Economic Model for Long-Term Storage (EMLTS)

Property Description
ID 10
Name Economic Model of Long-term Storage (EMLTS)
Creator and Funding Developed by David Rosenthal
Status The latest blog post on the subject is from 2011
Purpose To predict and compare the cost of long-term storage over time
Information assets Any kind of digital asset, focus on long-term storage only, binary volume
Activities Archival Storage, Administration
Resources Total cost, no specification of capital cost or labour cost, based on experience from storage providers.
Time Future—up to 100 years
Variables Uses four components: Yield Curves, Loans, Assets and Technologies with variables for purchase cost, running cost, migration cost, service time, further detailed into interest rates, decrease in storage cost per storage unit, a “short-term-ism" factor, planning horizon
Type of tool Simulation tool, based on Monte Carlo simulation, implementation unknown, maybe run on Prism
Availability of tools None. A description of the model is available at:
References Rosenthal, D.S., Rosenthal, D.C., Miller, E.L., Adams, I.F., Storer, M.W., Zadok, E., 2012. The economics of long-term digital storage, in: Memory of the World in the Digital Age Conference, Vancouver, BC. Retrieved from Rosenthal, D., Economic model of Storage, September 2011: Rosenthal, D., Economic model of Storage, November 2011:

The purpose of the model is to predict and compare the cost of long-term storage over time. The model predicts the costs of long-term storage for a data unit over a 100-year period. It covers the cost of capital of storage, and does not account for labour costs, presumably because labour cost are expected to be minimal for large amounts of data.

The model is not specific to any type of material as it focuses on storage. The model is a Monte Carlo simulation of the economic history of a unit of stored data. It has four high level components that model the costs of long-term storage:

  • Yield Curves
  • Loans
  • Assets
  • Technologies

Based on these four parameters the costs of storing one data unit is predicted and expressed as monetary costs.
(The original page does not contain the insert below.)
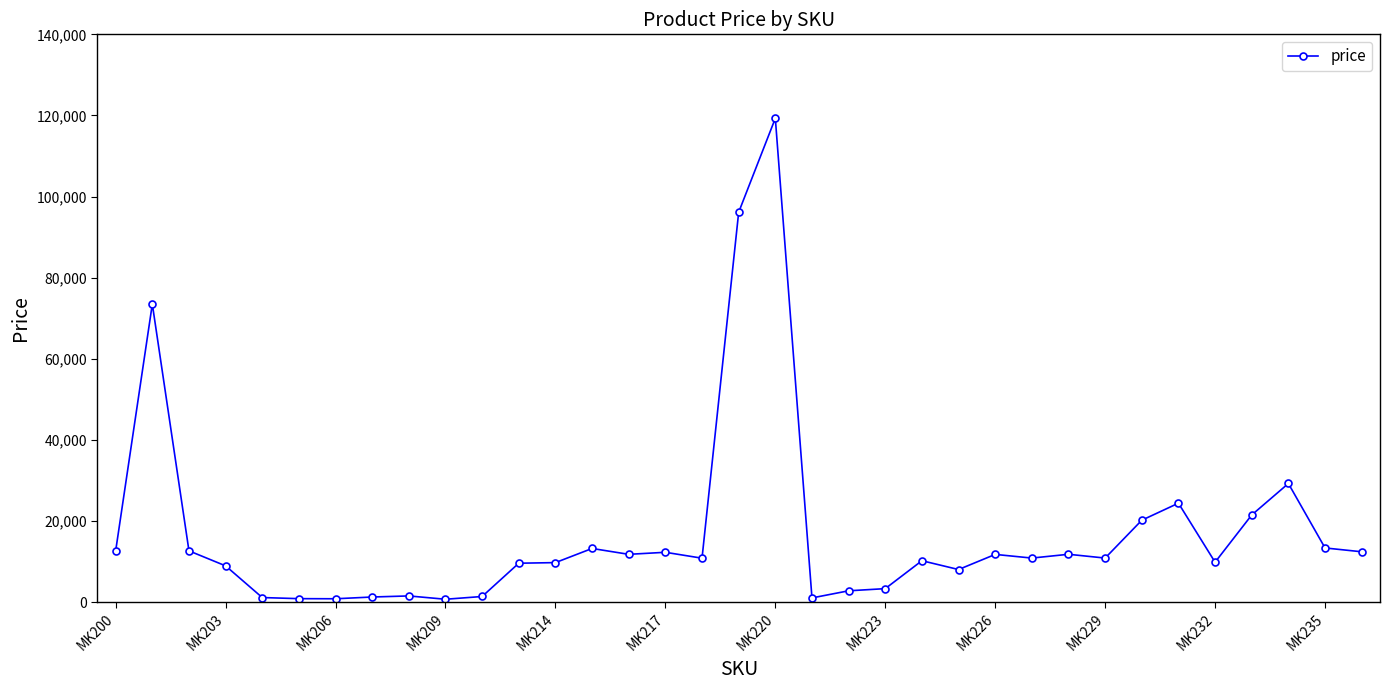

True or false: there are more than 1 points higher than both neighbors.

True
This way of modelling storage cost is somewhat similar to known ways of continuously replacing equipment over time, but with a focus on uncertainty, both on the future interest rate used for discounting and on the future decrease in storage costs. Neither is truly exponential.

The model is based on up-front payment for long term (100 years) storage, not pay-as-you-go. The model uses discounted cash flow (DCF) to compare cost over time multiplying the interest rate by a short term factor and adds a planning horizon in years, which has to be paid off regardless of service life.

All storage technologies have a purchase cost, running cost, migration cost and a service time. New technologies arrive each year, and a technology incurs a purchase loan for the purchase cost and migration cost related to the previous technology, with a term equal the service life. Cost levels are based on experience from storage providers and a few large scale institutions.

After a few thousands run a Monte Carlo simulation can normally show what combinations fail, and what are durable.